Assignment
At the line containing "left front paw: (396, 477)", begin an exact copy, and continue through the last line of the entries below. Leave out any pictures.

★ ★ ★

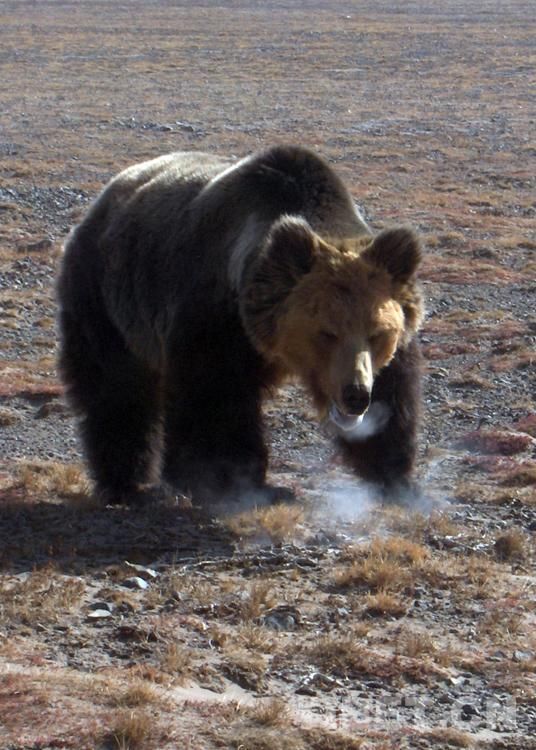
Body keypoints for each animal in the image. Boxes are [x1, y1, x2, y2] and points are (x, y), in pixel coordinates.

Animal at [58, 144, 426, 508]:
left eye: (377, 334)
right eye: (326, 333)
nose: (355, 395)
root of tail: (103, 199)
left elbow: (393, 400)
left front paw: (396, 477)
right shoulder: (214, 321)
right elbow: (213, 399)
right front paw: (225, 478)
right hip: (107, 295)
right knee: (116, 387)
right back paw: (123, 481)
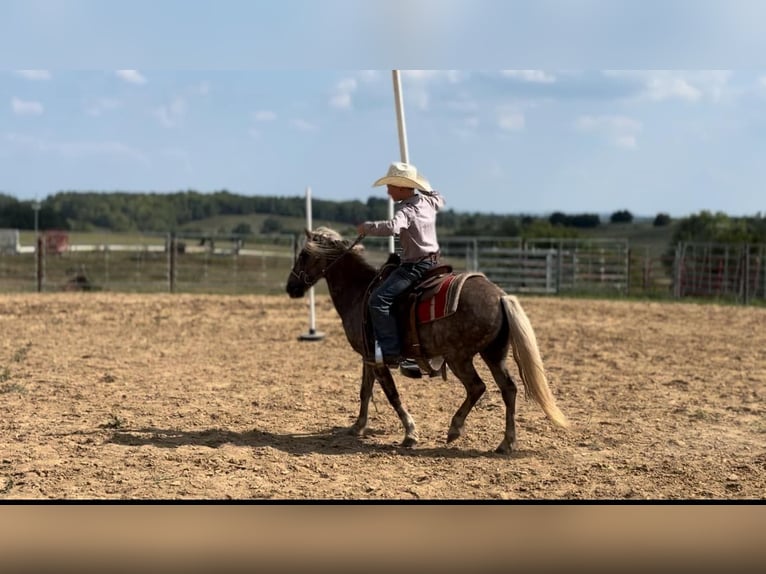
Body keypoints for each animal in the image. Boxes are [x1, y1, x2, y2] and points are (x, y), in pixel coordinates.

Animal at [285, 227, 569, 454]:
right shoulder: (368, 357)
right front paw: (358, 426)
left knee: (477, 387)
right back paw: (506, 443)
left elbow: (392, 395)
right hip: (493, 354)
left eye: (303, 255)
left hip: (459, 357)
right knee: (508, 389)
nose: (291, 288)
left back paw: (455, 429)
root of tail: (500, 296)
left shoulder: (378, 360)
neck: (360, 291)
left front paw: (410, 433)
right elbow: (365, 391)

★ ★ ★

Answer for this exercise
left front paw: (396, 477)
right shoulder: (214, 321)
right elbow: (213, 399)
right front paw: (225, 478)
right hip: (107, 295)
right knee: (116, 387)
right back paw: (123, 481)
Body keypoints for each animal in the image. Boxes are [x1, y1, x2, y2] and points are (x, y), in pixel coordinates.

Animal at [285, 227, 569, 454]:
right shoulder: (368, 357)
right front paw: (358, 426)
left knee: (477, 387)
right back paw: (506, 443)
left elbow: (392, 395)
right hip: (493, 354)
left eye: (303, 255)
left hip: (459, 357)
right knee: (508, 389)
nose: (291, 288)
left back paw: (455, 429)
root of tail: (500, 296)
left shoulder: (378, 360)
neck: (360, 291)
left front paw: (410, 433)
right elbow: (365, 391)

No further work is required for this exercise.